▶ Set task: Return every line of the records below that contains the string "source".

▶ Information shown:
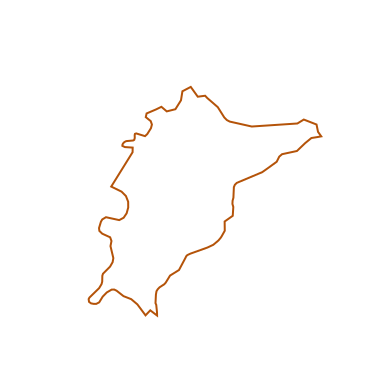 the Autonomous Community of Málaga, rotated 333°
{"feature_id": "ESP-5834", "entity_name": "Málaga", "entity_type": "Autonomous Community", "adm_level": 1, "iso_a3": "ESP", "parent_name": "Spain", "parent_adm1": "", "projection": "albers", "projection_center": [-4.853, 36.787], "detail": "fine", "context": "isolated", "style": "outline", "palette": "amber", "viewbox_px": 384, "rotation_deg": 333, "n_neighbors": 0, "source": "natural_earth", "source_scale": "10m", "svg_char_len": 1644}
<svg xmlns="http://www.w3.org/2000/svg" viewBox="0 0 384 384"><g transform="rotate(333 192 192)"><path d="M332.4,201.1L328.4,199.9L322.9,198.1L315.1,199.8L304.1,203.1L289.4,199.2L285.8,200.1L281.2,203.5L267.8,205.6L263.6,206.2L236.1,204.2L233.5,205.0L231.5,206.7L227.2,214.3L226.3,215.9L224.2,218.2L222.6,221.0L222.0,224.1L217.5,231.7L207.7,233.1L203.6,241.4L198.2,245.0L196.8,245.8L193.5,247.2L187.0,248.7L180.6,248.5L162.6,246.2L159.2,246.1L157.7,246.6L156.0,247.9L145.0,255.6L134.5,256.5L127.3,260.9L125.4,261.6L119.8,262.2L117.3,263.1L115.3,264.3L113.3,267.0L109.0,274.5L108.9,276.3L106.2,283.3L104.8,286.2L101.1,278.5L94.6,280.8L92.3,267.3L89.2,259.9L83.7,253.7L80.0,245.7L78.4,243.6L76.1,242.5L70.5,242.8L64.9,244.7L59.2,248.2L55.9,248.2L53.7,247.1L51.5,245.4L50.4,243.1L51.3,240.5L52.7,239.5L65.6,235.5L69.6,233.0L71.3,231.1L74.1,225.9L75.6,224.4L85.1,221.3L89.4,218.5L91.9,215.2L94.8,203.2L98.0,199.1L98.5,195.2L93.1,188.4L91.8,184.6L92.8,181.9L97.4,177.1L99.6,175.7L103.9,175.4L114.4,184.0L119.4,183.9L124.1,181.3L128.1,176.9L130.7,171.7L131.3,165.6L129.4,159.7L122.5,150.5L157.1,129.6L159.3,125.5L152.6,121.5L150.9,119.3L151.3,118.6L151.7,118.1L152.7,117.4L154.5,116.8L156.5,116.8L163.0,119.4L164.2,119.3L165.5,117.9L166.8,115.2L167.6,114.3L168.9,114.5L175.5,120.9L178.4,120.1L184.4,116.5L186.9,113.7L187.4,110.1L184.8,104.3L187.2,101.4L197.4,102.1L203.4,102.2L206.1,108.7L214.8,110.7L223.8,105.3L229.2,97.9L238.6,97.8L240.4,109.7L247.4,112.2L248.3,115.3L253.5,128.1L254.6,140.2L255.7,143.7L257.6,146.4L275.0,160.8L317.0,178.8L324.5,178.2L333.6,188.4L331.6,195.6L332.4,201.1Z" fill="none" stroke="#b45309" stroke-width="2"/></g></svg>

...

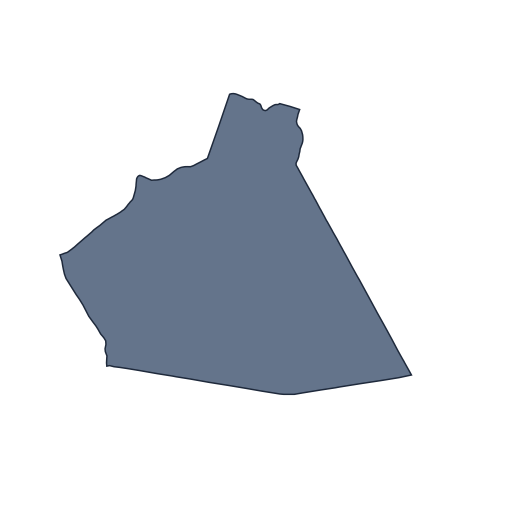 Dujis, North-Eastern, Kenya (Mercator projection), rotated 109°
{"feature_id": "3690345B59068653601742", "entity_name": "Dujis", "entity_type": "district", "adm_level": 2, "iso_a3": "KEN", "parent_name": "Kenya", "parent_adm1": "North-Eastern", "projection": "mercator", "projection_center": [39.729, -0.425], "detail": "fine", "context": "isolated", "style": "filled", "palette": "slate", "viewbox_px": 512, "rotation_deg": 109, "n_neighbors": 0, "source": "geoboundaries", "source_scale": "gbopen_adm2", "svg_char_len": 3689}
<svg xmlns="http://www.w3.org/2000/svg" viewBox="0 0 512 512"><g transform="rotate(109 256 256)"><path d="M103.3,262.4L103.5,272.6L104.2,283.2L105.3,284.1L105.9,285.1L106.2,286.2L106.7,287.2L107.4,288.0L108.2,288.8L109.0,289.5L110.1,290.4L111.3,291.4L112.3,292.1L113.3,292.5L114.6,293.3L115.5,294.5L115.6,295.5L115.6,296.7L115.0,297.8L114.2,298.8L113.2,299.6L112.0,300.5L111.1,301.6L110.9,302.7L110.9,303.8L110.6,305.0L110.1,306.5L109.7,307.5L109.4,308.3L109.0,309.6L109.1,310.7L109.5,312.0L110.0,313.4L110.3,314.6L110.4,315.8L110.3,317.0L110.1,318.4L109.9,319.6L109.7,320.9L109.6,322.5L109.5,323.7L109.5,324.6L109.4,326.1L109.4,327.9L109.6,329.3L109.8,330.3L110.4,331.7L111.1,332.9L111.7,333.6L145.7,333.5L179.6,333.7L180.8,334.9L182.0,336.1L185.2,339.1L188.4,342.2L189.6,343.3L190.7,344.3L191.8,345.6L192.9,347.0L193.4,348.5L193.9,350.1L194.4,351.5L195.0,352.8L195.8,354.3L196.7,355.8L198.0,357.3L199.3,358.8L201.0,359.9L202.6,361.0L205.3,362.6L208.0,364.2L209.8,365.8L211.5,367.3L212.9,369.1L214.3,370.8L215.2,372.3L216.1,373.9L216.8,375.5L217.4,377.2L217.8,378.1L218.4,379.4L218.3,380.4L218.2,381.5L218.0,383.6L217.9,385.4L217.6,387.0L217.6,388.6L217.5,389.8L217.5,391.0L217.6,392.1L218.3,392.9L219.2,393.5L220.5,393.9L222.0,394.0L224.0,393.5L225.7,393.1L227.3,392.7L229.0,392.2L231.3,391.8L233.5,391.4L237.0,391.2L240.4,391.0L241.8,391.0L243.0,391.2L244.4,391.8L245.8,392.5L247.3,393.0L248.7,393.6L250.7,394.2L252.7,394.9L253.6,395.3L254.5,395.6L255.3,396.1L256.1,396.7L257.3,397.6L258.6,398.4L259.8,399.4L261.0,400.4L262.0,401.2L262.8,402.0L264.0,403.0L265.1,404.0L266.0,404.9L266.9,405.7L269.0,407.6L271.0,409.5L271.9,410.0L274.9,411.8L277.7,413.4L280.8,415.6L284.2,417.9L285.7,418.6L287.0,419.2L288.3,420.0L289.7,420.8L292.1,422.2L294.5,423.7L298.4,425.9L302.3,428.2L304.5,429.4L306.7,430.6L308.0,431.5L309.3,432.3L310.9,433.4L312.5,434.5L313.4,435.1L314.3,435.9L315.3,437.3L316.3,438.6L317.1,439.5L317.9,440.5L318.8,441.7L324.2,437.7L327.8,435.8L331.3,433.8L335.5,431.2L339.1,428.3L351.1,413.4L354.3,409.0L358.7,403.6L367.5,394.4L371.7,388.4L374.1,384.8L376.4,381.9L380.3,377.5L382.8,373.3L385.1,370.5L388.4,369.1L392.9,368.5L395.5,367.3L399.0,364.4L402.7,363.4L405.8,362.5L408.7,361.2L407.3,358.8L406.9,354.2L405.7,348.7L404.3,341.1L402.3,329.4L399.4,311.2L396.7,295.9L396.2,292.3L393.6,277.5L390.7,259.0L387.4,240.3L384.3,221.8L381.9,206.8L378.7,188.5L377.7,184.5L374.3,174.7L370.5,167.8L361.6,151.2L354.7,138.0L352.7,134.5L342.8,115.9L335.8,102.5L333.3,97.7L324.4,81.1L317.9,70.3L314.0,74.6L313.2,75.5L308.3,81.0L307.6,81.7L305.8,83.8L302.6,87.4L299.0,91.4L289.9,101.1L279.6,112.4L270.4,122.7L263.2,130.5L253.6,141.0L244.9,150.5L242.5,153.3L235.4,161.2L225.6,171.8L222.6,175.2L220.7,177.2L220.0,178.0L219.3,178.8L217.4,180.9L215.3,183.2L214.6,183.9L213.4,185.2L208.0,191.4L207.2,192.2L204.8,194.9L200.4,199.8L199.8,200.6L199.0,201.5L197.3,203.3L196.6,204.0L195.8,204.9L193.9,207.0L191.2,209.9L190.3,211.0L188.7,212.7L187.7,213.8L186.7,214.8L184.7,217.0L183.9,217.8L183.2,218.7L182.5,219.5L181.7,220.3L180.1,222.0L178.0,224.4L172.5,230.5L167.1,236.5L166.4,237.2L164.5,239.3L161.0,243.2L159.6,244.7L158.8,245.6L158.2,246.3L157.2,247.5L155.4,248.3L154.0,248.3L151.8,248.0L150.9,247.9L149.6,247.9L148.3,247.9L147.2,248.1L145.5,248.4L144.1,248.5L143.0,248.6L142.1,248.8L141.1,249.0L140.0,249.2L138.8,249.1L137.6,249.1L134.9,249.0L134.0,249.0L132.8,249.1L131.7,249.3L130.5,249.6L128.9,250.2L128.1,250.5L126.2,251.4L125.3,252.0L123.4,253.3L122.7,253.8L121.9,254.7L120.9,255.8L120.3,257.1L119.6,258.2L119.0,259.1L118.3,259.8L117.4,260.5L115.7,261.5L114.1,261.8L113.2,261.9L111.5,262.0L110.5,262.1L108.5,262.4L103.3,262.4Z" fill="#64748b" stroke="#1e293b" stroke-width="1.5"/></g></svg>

▶ Full output:
{"feature_id": "ESP-5834", "entity_name": "Málaga", "entity_type": "Autonomous Community", "adm_level": 1, "iso_a3": "ESP", "parent_name": "Spain", "parent_adm1": "", "projection": "albers", "projection_center": [-4.853, 36.787], "detail": "fine", "context": "isolated", "style": "outline", "palette": "amber", "viewbox_px": 384, "rotation_deg": 333, "n_neighbors": 0, "source": "natural_earth", "source_scale": "10m", "svg_char_len": 1644}
{"feature_id": "3690345B59068653601742", "entity_name": "Dujis", "entity_type": "district", "adm_level": 2, "iso_a3": "KEN", "parent_name": "Kenya", "parent_adm1": "North-Eastern", "projection": "mercator", "projection_center": [39.729, -0.425], "detail": "fine", "context": "isolated", "style": "filled", "palette": "slate", "viewbox_px": 512, "rotation_deg": 109, "n_neighbors": 0, "source": "geoboundaries", "source_scale": "gbopen_adm2", "svg_char_len": 3689}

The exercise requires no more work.